▶ _EXTRAIT DE TEXTE_:
Silicon.fr : La responsabilité des RSSI et des DSI est-elle en cause ?

Il y a certainement un gros travail de pédagogie à faire auprès des RSSI, des responsables sécurité et des DSI, qui sont en retrait. Ils se rendent compte que le monde qui les entoure a beaucoup changé, mais ils n’en tirent pas les conséquences sur l’architecture du SI. Le rôle du périmètre n’a plus vraiment de sens. Aujourd’hui, 90 % à 95 % des entreprises se replient derrière leurs pare-feux. Il faut extirper cette idée de la tête des gens. Tant que ce ne sera pas fait, et qu’ils continueront de raisonner avec des idées dépassées, ça ne marchera pas ! Les menaces ont changé, les façons de s’en prémunir doivent suivre le même chemin. On arrive au paradoxe, à la lecture de nos études, que les particuliers sont bien souvent mieux protégés que les entreprises sur beaucoup de scénarios. Pourquoi ? Ils ont mis à jour leur système, mis en route Microsoft Update, téléchargé les mises à jour de manière automatique, sans se poser de question, et dans l’ensemble ça les protège bien. C’est quand même incroyable d’imaginer que les particuliers sont mieux protégés que les entreprises !

Silicon.fr : Dans ces conditions, la solution ne serait-elle pas de prendre du tout Microsoft ?

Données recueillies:
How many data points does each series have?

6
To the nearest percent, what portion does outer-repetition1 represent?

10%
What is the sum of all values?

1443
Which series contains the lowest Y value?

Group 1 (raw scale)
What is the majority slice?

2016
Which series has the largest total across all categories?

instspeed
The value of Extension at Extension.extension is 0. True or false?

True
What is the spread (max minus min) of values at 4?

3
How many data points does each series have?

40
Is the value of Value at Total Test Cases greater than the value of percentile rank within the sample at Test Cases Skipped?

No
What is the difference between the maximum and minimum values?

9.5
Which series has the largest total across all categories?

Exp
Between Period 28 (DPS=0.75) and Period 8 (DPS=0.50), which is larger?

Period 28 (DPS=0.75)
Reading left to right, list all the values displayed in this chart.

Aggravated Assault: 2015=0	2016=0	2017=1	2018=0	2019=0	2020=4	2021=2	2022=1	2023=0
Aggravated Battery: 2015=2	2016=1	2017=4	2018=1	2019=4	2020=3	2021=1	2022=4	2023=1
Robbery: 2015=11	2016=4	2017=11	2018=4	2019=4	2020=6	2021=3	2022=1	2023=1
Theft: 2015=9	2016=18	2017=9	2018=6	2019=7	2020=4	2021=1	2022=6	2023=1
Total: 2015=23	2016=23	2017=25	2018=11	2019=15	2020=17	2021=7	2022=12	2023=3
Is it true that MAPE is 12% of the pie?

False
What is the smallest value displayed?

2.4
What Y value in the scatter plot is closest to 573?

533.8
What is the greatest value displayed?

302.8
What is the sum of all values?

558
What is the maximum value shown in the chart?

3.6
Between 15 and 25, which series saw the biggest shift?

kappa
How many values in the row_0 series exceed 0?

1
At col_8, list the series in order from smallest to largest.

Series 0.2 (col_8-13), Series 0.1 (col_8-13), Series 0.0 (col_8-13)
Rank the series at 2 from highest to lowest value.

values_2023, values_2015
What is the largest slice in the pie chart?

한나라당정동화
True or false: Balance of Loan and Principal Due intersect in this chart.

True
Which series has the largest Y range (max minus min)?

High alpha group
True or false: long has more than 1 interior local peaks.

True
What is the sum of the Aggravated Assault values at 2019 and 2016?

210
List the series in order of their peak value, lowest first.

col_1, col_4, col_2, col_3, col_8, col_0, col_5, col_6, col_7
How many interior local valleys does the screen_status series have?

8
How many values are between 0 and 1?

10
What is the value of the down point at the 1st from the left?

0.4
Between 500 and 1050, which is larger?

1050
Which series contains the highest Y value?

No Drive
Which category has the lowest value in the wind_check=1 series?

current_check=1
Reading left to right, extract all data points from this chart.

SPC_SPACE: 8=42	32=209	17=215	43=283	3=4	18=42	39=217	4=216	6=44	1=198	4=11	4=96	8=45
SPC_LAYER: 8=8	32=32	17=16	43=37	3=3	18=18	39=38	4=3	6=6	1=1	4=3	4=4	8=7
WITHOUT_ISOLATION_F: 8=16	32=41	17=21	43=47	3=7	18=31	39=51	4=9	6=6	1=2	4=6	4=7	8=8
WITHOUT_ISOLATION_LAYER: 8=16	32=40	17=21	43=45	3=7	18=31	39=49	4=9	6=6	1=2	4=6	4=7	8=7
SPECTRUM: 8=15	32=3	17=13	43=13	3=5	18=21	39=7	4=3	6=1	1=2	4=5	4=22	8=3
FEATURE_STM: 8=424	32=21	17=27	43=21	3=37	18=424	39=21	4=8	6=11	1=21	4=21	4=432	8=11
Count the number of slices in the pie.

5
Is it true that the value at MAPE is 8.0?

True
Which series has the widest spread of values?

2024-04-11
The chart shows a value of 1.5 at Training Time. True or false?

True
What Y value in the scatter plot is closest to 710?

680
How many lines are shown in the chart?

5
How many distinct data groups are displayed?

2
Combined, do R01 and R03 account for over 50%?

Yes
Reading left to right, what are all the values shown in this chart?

▶ _CONSIGNE 1_: D'après l'entretien sur la sécurité informatique des entreprises, quelle part des entreprises se replie derrière ses pare-feux ?
▶ _CONSIGNE 2_: Reprenez l'entretien sur la sécurité informatique des entreprises à la suite de sa dernière phrase.
La liste ne joue aucun rôle dans ce travail.

▶ _RÉPONSE 1_: De 90 % à 95 % des entreprises.

▶ _RÉPONSE 2_:
Effectivement, un SI entièrement Microsoft assure une large homogénéité, il est plus simple et donc plus facile à gérer et à sécuriser. En revanche, mettre tous ses œufs dans le même panier c’est prendre un risque. La solution est peut-être dans l’adoption d’un juste milieu, et ce n’est pas la question de prendre ou non un système tout Microsoft, mais plutôt d’adopter des technologies standards. C’est le cas de la généralisation d’IPsec (Internet Protocol Security) dans les entreprises, par exemple, avec des règles d’isolation de domaines, dont certains que l’on va particulièrement protéger. Cela ferait franchir un saut quantique à la sécurité des SI. Et cela ne nécessiterait pas la mise en oeuvre de produits Microsoft, mais d’outils standardisés par l’IETF et présents dans IPv6. C’est plus une question de compréhension de ce que doit être l’architecture du SI et de progrès à appliquer pour changer la donne, que de se dire « il faut du Microsoft partout ! ».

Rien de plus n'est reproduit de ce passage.